Nie mógł uwierzyć, że Hemmings tyle czasu spędzał z panną Blake. Jednak w jego
głowie pojawiła się pewna niespodziewana myśl. Dlaczego Luke to wszystko
ciągnął? Czy on… Czy on ją lubi? Lubi w taki sposób?
Na twarzy bruneta pojawił się
szeroki uśmiech skierowany w stronę przyjaciela. Hemmo widząc to, nieco się
przeraził. Miał wrażenie, jakby jego zęby miały mu zaraz wypaść od tego
szczerzenia się.
-Lubisz ją? – zadał pytanie,
którego obawiał się od samego początku. Co miał mu odpowiedzieć? Przecież to
oczywiste, że ją lubił, prawda?
-Taa. – przytaknął niechętnie.
Nie za bardzo miał w planach zwierzanie się przyjacielowi z uczuć, którymi
darzy Mads. Bo tak przecież jest.
-Więc, czego nie zaprosisz jej na
randkę debilu?! – oburzył się Hood wstając gwałtowanie z łóżka.

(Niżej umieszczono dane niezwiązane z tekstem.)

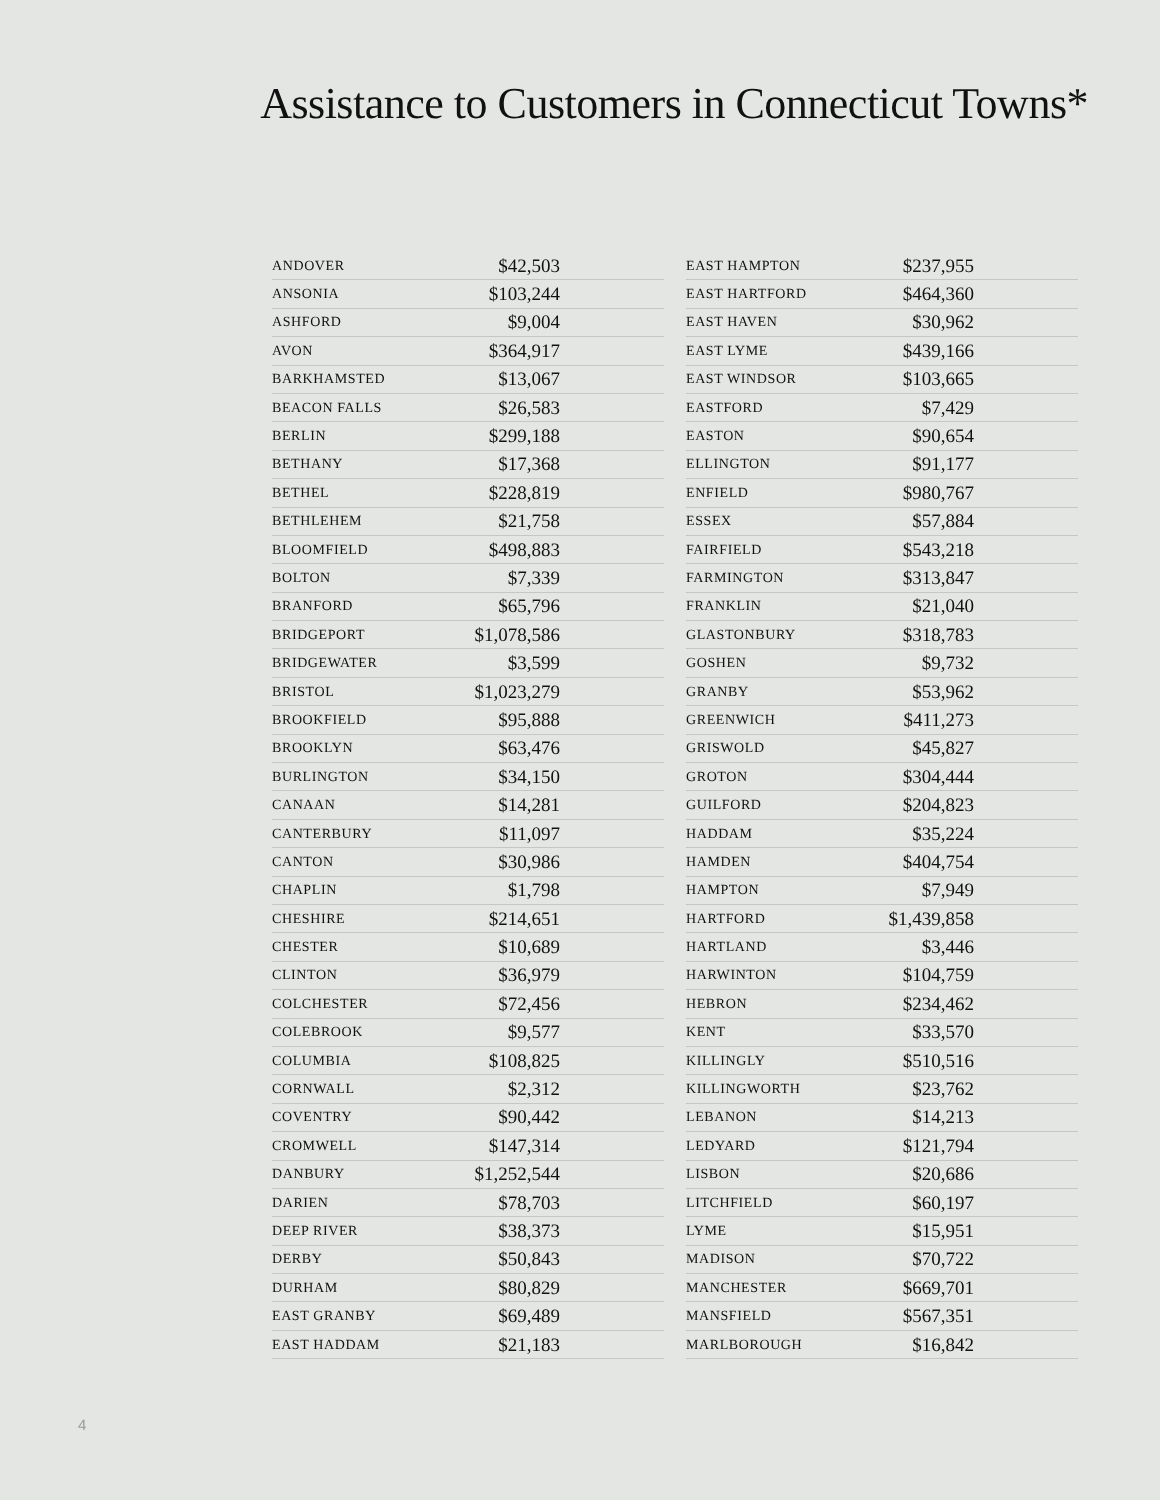Assistance to Customers in Connecticut Towns*
| ANDOVER | $42,503 |
| ANSONIA | $103,244 |
| ASHFORD | $9,004 |
| AVON | $364,917 |
| BARKHAMSTED | $13,067 |
| BEACON FALLS | $26,583 |
| BERLIN | $299,188 |
| BETHANY | $17,368 |
| BETHEL | $228,819 |
| BETHLEHEM | $21,758 |
| BLOOMFIELD | $498,883 |
| BOLTON | $7,339 |
| BRANFORD | $65,796 |
| BRIDGEPORT | $1,078,586 |
| BRIDGEWATER | $3,599 |
| BRISTOL | $1,023,279 |
| BROOKFIELD | $95,888 |
| BROOKLYN | $63,476 |
| BURLINGTON | $34,150 |
| CANAAN | $14,281 |
| CANTERBURY | $11,097 |
| CANTON | $30,986 |
| CHAPLIN | $1,798 |
| CHESHIRE | $214,651 |
| CHESTER | $10,689 |
| CLINTON | $36,979 |
| COLCHESTER | $72,456 |
| COLEBROOK | $9,577 |
| COLUMBIA | $108,825 |
| CORNWALL | $2,312 |
| COVENTRY | $90,442 |
| CROMWELL | $147,314 |
| DANBURY | $1,252,544 |
| DARIEN | $78,703 |
| DEEP RIVER | $38,373 |
| DERBY | $50,843 |
| DURHAM | $80,829 |
| EAST GRANBY | $69,489 |
| EAST HADDAM | $21,183 |
| EAST HAMPTON | $237,955 |
| EAST HARTFORD | $464,360 |
| EAST HAVEN | $30,962 |
| EAST LYME | $439,166 |
| EAST WINDSOR | $103,665 |
| EASTFORD | $7,429 |
| EASTON | $90,654 |
| ELLINGTON | $91,177 |
| ENFIELD | $980,767 |
| ESSEX | $57,884 |
| FAIRFIELD | $543,218 |
| FARMINGTON | $313,847 |
| FRANKLIN | $21,040 |
| GLASTONBURY | $318,783 |
| GOSHEN | $9,732 |
| GRANBY | $53,962 |
| GREENWICH | $411,273 |
| GRISWOLD | $45,827 |
| GROTON | $304,444 |
| GUILFORD | $204,823 |
| HADDAM | $35,224 |
| HAMDEN | $404,754 |
| HAMPTON | $7,949 |
| HARTFORD | $1,439,858 |
| HARTLAND | $3,446 |
| HARWINTON | $104,759 |
| HEBRON | $234,462 |
| KENT | $33,570 |
| KILLINGLY | $510,516 |
| KILLINGWORTH | $23,762 |
| LEBANON | $14,213 |
| LEDYARD | $121,794 |
| LISBON | $20,686 |
| LITCHFIELD | $60,197 |
| LYME | $15,951 |
| MADISON | $70,722 |
| MANCHESTER | $669,701 |
| MANSFIELD | $567,351 |
| MARLBOROUGH | $16,842 |
4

-Nie wiem. – powiedział pod nosem
Hemmings.
-Nie wiesz? – prychnął Cal. – A
może się boisz? – zaśmiał się.
Luke pokręcił głową zrezygnowany.
Co miał mu powiedzieć? Nie będzie więcej zmyślał.
-To też. Co jeżeli ona mnie nie
lubi? Co jeśli się tylko zbłaźnię przed nią? Nie chcę tego. – powiedział nieco
wkurzony. To wcale nie było takie łatwe, zaprosić dziewczyną, która się mu
podoba na randkę, szczególnie, jeśli nie ma w tym doświadczenia.
-Ale ty jesteś głupi. Jeżeli się
nie przekonasz to się nie dowiesz. Dzwoń do niej. – rozkazał mu brunet.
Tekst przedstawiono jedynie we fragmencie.